The Intel AI Opportunity

Intel saw benefits from AI start to manifest in the second quarter, Gelsinger told listeners on the call. The chipmaker is positioning itself as the deliverer of beneficial total cost of ownership (TCO) at every node on the AI continuum.

“Our strategy is to democratize AI, scaling it and making it ubiquitous across the full continuum of workloads and usage models,” he said. “We are championing an open ecosystem with a full suite of silicon and software IP to drive AI from cloud to enterprise, network, edge and client, across data prep, training and inference in both discrete and integrated solutions.”

AI-enabled PCs are “a critical inflection point for the PC market over the coming years that will rival the importance of Centrino and Wi-Fi in the early 2000s,” Gelsinger said, referring to Intel’s brand of wireless computer networking adapters.

“AI is a workload where you might spend 10 megawatts and months training a model – but then you’re going to use it very broadly for inferencing,” he said. “We do see with a (Intel next generation processor) Meteor Lake ushering in the AI PC generation, where you have tens of watts, they will be responding in a second or two. And then AI is going to be in every hearing aid in the future – including mine – where it’s 10 microwatts and instantaneous. So, yeah, we do see that AI drives workloads across the full spectrum of applications. And for that, we’re going to build AI into every product that we build.”

Despite the short-term focus on AI accelerators, AI should prove a market expander for server CPUs, Gelsinger said.

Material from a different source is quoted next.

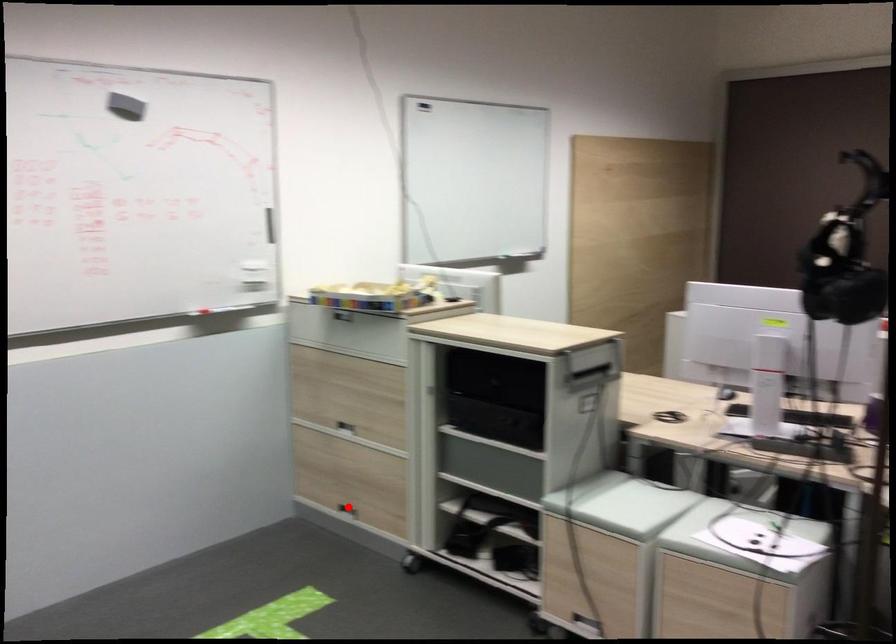
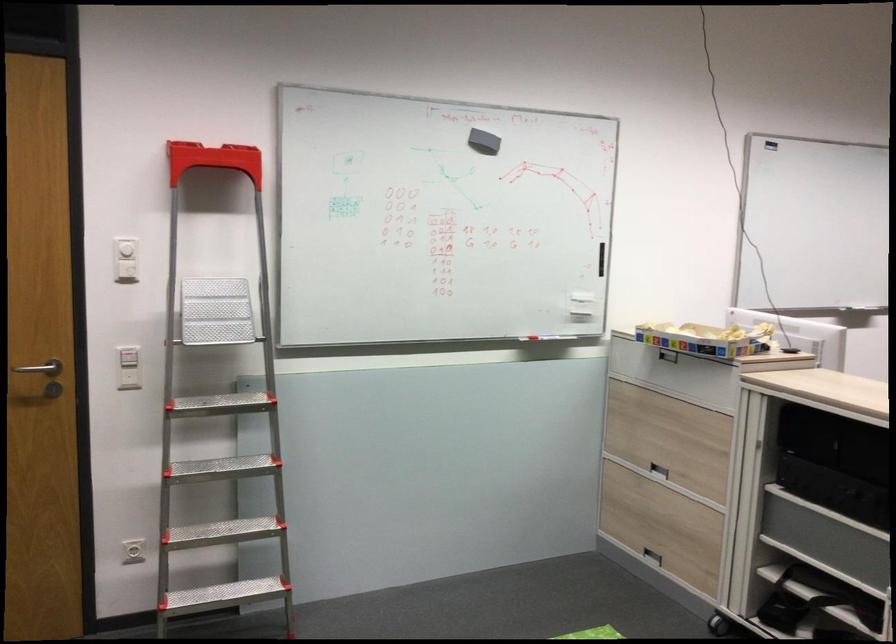
The point at the highlighted location is marked in the first image. Where is the corresponding point in the second image?

(652, 556)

Even Nvidia’s DGX, described by Gelsinger as the leading edge AI platform, includes CPUs, he said.

Intel has seen benefits for the AI capabilities in its fourth generation offerings, as well as examples of CPUs providing best results for use cases such as graph neural networks and AlphaFold by DeepMind, a sister company of Google.

“We feel optimistic about the long-term outcome opportunities that we have in data center … even as, near term, we’re working through some of the challenging environments of the market not being as strong as we would have hoped,” Gelsinger said.

Intel Q2 In Detail

Gross margin shrank less than a percentage point to 35.8 percent. And its operating margin fell 3.2 percentage points to -7.8 percent.

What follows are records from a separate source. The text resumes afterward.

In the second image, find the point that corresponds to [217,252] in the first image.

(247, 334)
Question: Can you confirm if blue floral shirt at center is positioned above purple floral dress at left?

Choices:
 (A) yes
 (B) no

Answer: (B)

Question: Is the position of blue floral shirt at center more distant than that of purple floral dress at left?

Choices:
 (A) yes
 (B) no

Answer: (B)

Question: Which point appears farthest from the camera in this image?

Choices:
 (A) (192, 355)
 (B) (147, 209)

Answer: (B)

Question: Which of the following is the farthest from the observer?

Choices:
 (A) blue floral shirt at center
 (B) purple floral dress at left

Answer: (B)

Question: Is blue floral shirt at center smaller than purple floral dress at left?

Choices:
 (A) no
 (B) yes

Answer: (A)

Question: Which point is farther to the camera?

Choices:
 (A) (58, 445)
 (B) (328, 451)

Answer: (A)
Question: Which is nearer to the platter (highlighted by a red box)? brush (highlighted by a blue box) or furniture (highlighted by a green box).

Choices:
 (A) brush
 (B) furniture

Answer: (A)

The vendor is on its way to $3 billion in 2023 cost savings, according to Intel executives. Intel spent 12 percent less in research and development and general and administrative expenses, spending $5.5 billion during the quarter.

Looking at each unit, the Client Computing Group (CCG) brought in the lion’s share of revenue with $6.8 billion during the quarter, down 12 percent year over year.

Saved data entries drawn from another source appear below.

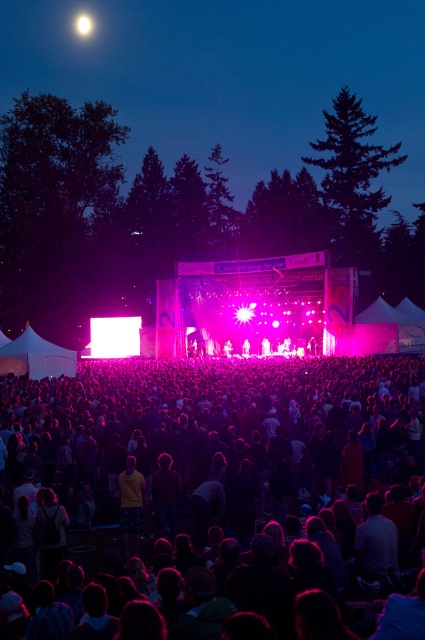
Can you confirm if black fabric crowd at center is shorter than yellow cotton shirt at center?

No, black fabric crowd at center is not shorter than yellow cotton shirt at center.

Based on the photo, who is shorter, black fabric crowd at center or yellow cotton shirt at center?

yellow cotton shirt at center is shorter.

Locate an element on the screen. The height and width of the screenshot is (640, 425). black fabric crowd at center is located at coordinates (227, 476).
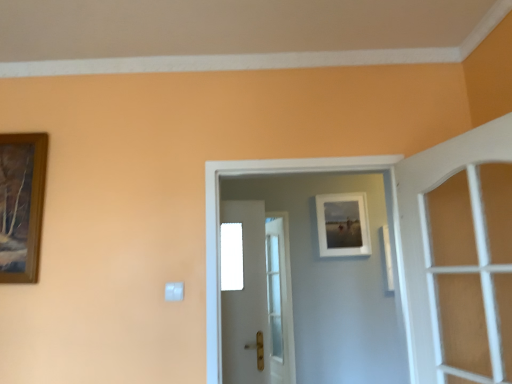
Question: From the image's perspective, would you say white glossy door at center, the 1th door in the back-to-front sequence, is shown under matte white picture frame at upper center?

Choices:
 (A) no
 (B) yes

Answer: (B)

Question: Is the position of white glossy door at center, which is the 3th door from front to back, more distant than that of matte white picture frame at upper center?

Choices:
 (A) yes
 (B) no

Answer: (B)

Question: From a real-world perspective, does white glossy door at center, the 1th door in the back-to-front sequence, stand above matte white picture frame at upper center?

Choices:
 (A) no
 (B) yes

Answer: (A)

Question: Does white glossy door at center, which is the 3th door from front to back, touch matte white picture frame at upper center?

Choices:
 (A) no
 (B) yes

Answer: (A)

Question: Is white glossy door at center, the 1th door in the back-to-front sequence, in front of matte white picture frame at upper center?

Choices:
 (A) no
 (B) yes

Answer: (B)

Question: Is white glossy door at center, which is the 3th door from front to back, wider than matte white picture frame at upper center?

Choices:
 (A) yes
 (B) no

Answer: (B)

Question: From the image's perspective, is white wooden door at right, which appears as the 3th door when viewed from the back, located above white glossy door at center, which is the 3th door from front to back?

Choices:
 (A) no
 (B) yes

Answer: (B)

Question: Can white glossy door at center, the 1th door in the back-to-front sequence, be found inside white wooden door at right, the first door positioned from the front?

Choices:
 (A) no
 (B) yes

Answer: (A)

Question: From a real-world perspective, is white wooden door at right, the first door positioned from the front, over white glossy door at center, which is the 3th door from front to back?

Choices:
 (A) yes
 (B) no

Answer: (A)

Question: Is white wooden door at right, the first door positioned from the front, facing towards white glossy door at center, the 1th door in the back-to-front sequence?

Choices:
 (A) no
 (B) yes

Answer: (A)

Question: Can you confirm if white wooden door at right, which appears as the 3th door when viewed from the back, is shorter than white glossy door at center, which is the 3th door from front to back?

Choices:
 (A) no
 (B) yes

Answer: (B)

Question: Is white wooden door at right, which appears as the 3th door when viewed from the back, wider than white glossy door at center, which is the 3th door from front to back?

Choices:
 (A) yes
 (B) no

Answer: (A)

Question: Is white plastic light switch at lower left facing away from white glossy door at center, which appears as the second door when viewed from the front?

Choices:
 (A) yes
 (B) no

Answer: (B)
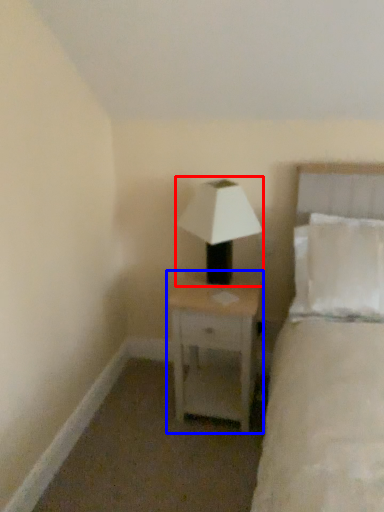
Question: Which object appears farthest to the camera in this image, lamp (highlighted by a red box) or nightstand (highlighted by a blue box)?

Choices:
 (A) lamp
 (B) nightstand

Answer: (B)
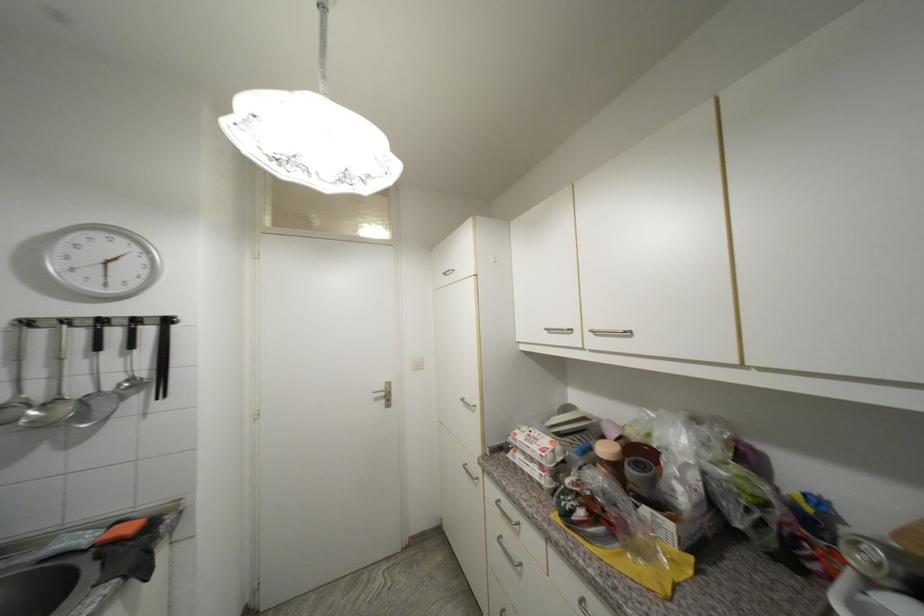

Data Center and AI (DCAI) brought in $4 billion during the quarter, a decrease of 15 percent year over year. Network and Edge (NEX) brought in $1.4 billion during the quarter, a decrease of 38 percent year over year.

Mobileye brought in $454 million during the quarter, a decrease of 1 percent year over year. Intel Foundry Services (IFS) actually grew more than fourfold during the quarter, bringing in $232 million.

Intel Q3 Guidance

Zinsner told listeners that Intel expects third fiscal quarter revenue between $12.9 billion and $13.9 billion with a gross margin of 43 percent.

“We expect client CPU shipments to more closely match sell-through,” he said. “Data center, network and edge markets continue to face mixed macro signals and elevated inventory levels in the third quarter, while IFS and Mobileye are well positioned to generate strong sequential and year over year growth.”

Proactive investment in shells and aligning equipment purchases to customer demand should help Intel continue to expand while controlling costs, he said. Intel recently closed agreements with Poland and Germany for “significant capital incentives.” The chipmaker is also “well-positioned to meet the requirements of funding laid out by the U.S. Chips Act.”